═════ ENTRIES ═════

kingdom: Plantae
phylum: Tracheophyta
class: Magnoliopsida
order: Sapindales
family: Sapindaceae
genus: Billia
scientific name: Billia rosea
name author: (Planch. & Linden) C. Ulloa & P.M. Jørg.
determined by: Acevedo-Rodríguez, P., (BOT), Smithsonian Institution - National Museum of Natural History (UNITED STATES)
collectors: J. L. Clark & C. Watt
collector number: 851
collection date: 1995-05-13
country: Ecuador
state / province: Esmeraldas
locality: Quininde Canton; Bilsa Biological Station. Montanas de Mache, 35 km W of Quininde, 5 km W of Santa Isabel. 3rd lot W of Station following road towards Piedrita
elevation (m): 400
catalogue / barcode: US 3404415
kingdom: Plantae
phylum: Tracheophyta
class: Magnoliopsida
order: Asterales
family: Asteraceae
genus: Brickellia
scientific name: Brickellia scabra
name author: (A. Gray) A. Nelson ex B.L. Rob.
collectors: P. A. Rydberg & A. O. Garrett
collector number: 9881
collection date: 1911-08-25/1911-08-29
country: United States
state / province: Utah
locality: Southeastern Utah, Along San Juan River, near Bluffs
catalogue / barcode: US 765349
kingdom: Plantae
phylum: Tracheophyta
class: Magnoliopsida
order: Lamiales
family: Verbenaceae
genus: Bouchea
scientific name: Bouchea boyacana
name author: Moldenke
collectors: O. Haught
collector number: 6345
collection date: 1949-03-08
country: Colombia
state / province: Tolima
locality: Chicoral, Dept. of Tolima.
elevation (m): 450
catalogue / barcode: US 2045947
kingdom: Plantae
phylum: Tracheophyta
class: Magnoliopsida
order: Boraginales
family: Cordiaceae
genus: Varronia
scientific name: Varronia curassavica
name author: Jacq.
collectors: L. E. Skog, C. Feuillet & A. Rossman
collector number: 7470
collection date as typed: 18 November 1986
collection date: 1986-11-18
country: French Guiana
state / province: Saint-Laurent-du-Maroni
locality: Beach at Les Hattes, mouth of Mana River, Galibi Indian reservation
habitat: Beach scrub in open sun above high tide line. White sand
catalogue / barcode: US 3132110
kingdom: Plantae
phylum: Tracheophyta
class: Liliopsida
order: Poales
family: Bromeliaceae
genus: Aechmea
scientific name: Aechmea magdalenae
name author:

═════

Rewrite all of the rows above, changing each "name author" to "authorship" and leaving everything else as it is.

kingdom: Plantae
phylum: Tracheophyta
class: Magnoliopsida
order: Sapindales
family: Sapindaceae
genus: Billia
scientific name: Billia rosea
authorship: (Planch. & Linden) C. Ulloa & P.M. Jørg.
determined by: Acevedo-Rodríguez, P., (BOT), Smithsonian Institution - National Museum of Natural History (UNITED STATES)
collectors: J. L. Clark & C. Watt
collector number: 851
collection date: 1995-05-13
country: Ecuador
state / province: Esmeraldas
locality: Quininde Canton; Bilsa Biological Station. Montanas de Mache, 35 km W of Quininde, 5 km W of Santa Isabel. 3rd lot W of Station following road towards Piedrita
elevation (m): 400
catalogue / barcode: US 3404415
kingdom: Plantae
phylum: Tracheophyta
class: Magnoliopsida
order: Asterales
family: Asteraceae
genus: Brickellia
scientific name: Brickellia scabra
authorship: (A. Gray) A. Nelson ex B.L. Rob.
collectors: P. A. Rydberg & A. O. Garrett
collector number: 9881
collection date: 1911-08-25/1911-08-29
country: United States
state / province: Utah
locality: Southeastern Utah, Along San Juan River, near Bluffs
catalogue / barcode: US 765349
kingdom: Plantae
phylum: Tracheophyta
class: Magnoliopsida
order: Lamiales
family: Verbenaceae
genus: Bouchea
scientific name: Bouchea boyacana
authorship: Moldenke
collectors: O. Haught
collector number: 6345
collection date: 1949-03-08
country: Colombia
state / province: Tolima
locality: Chicoral, Dept. of Tolima.
elevation (m): 450
catalogue / barcode: US 2045947
kingdom: Plantae
phylum: Tracheophyta
class: Magnoliopsida
order: Boraginales
family: Cordiaceae
genus: Varronia
scientific name: Varronia curassavica
authorship: Jacq.
collectors: L. E. Skog, C. Feuillet & A. Rossman
collector number: 7470
collection date as typed: 18 November 1986
collection date: 1986-11-18
country: French Guiana
state / province: Saint-Laurent-du-Maroni
locality: Beach at Les Hattes, mouth of Mana River, Galibi Indian reservation
habitat: Beach scrub in open sun above high tide line. White sand
catalogue / barcode: US 3132110
kingdom: Plantae
phylum: Tracheophyta
class: Liliopsida
order: Poales
family: Bromeliaceae
genus: Aechmea
scientific name: Aechmea magdalenae
authorship:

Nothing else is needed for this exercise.